**DATA FOR PROCESSING:**
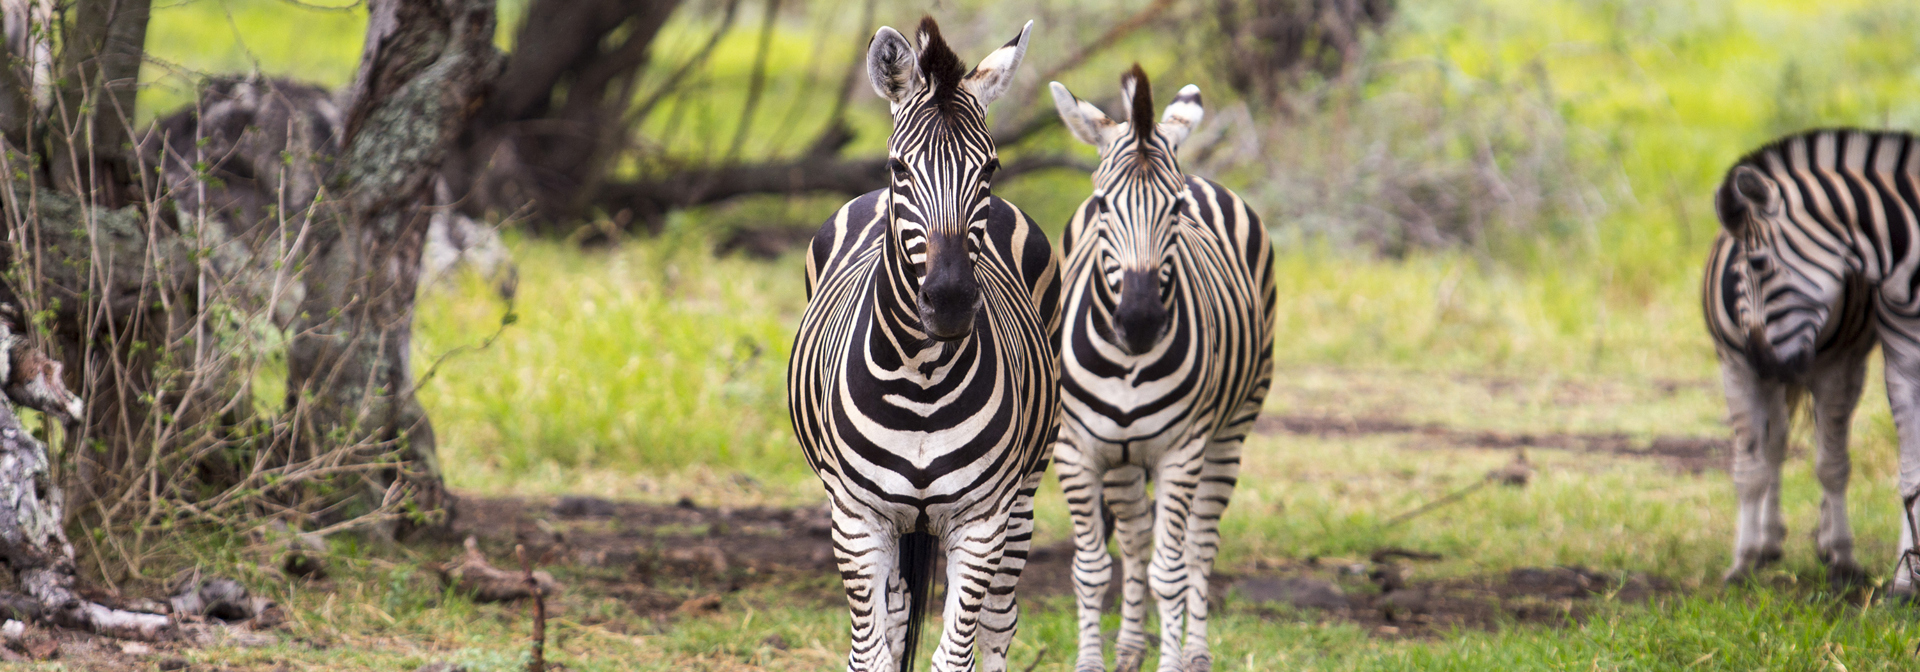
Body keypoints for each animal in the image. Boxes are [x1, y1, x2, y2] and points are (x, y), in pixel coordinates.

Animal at [787, 15, 1075, 672]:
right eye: (900, 169)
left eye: (990, 169)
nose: (949, 302)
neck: (921, 378)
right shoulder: (857, 519)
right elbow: (871, 654)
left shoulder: (982, 520)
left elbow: (956, 653)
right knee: (893, 626)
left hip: (1025, 491)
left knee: (998, 622)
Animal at [1052, 64, 1274, 672]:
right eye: (1103, 206)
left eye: (1175, 210)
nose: (1140, 321)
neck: (1128, 363)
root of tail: (1201, 175)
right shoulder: (1076, 450)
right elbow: (1091, 569)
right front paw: (1092, 662)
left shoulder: (1182, 450)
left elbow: (1170, 572)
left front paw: (1174, 658)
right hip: (1123, 457)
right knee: (1132, 539)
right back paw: (1129, 647)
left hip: (1230, 432)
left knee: (1198, 545)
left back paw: (1195, 651)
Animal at [1697, 128, 1920, 591]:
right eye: (1735, 273)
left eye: (1758, 263)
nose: (1765, 361)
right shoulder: (1736, 369)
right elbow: (1751, 469)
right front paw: (1741, 563)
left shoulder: (1837, 369)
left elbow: (1832, 465)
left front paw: (1843, 558)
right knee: (1775, 444)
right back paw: (1768, 541)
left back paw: (1821, 540)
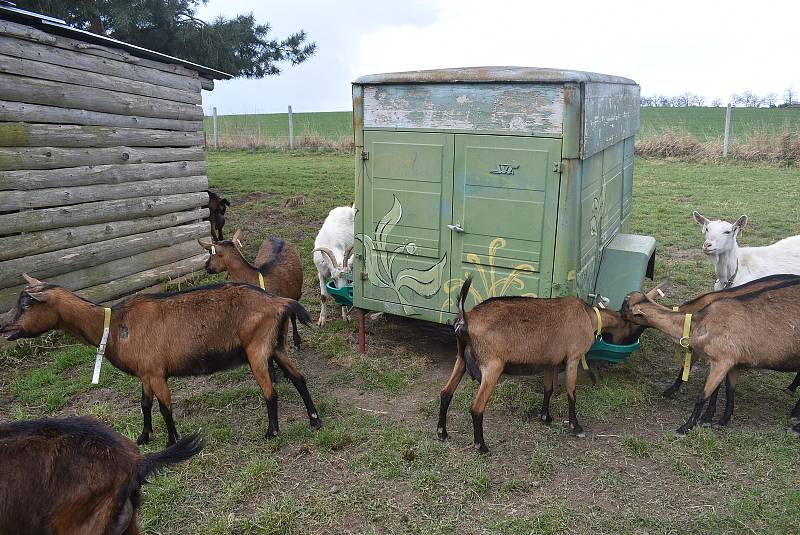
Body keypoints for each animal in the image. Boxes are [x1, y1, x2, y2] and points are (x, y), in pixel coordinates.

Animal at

**WORK REQUIRED:** Give an exact copy of the line containing "left knee: (1198, 545)" and every line after it through the end of the entries. Pictures are to be dropped.

**EXERCISE ANSWER:**
left knee: (1198, 545)
left back paw: (1195, 651)
Animal at [1697, 128, 1920, 591]:
right eye: (1735, 273)
left eye: (1758, 263)
nose: (1765, 361)
right shoulder: (1736, 369)
right elbow: (1751, 469)
right front paw: (1741, 563)
left shoulder: (1837, 369)
left elbow: (1832, 465)
left front paw: (1843, 558)
right knee: (1775, 444)
right back paw: (1768, 541)
left back paw: (1821, 540)
Body keypoints for each animal in the image. Boxes are [x1, y1, x2, y2] and points are (x, y), in pixel coordinates.

Animal at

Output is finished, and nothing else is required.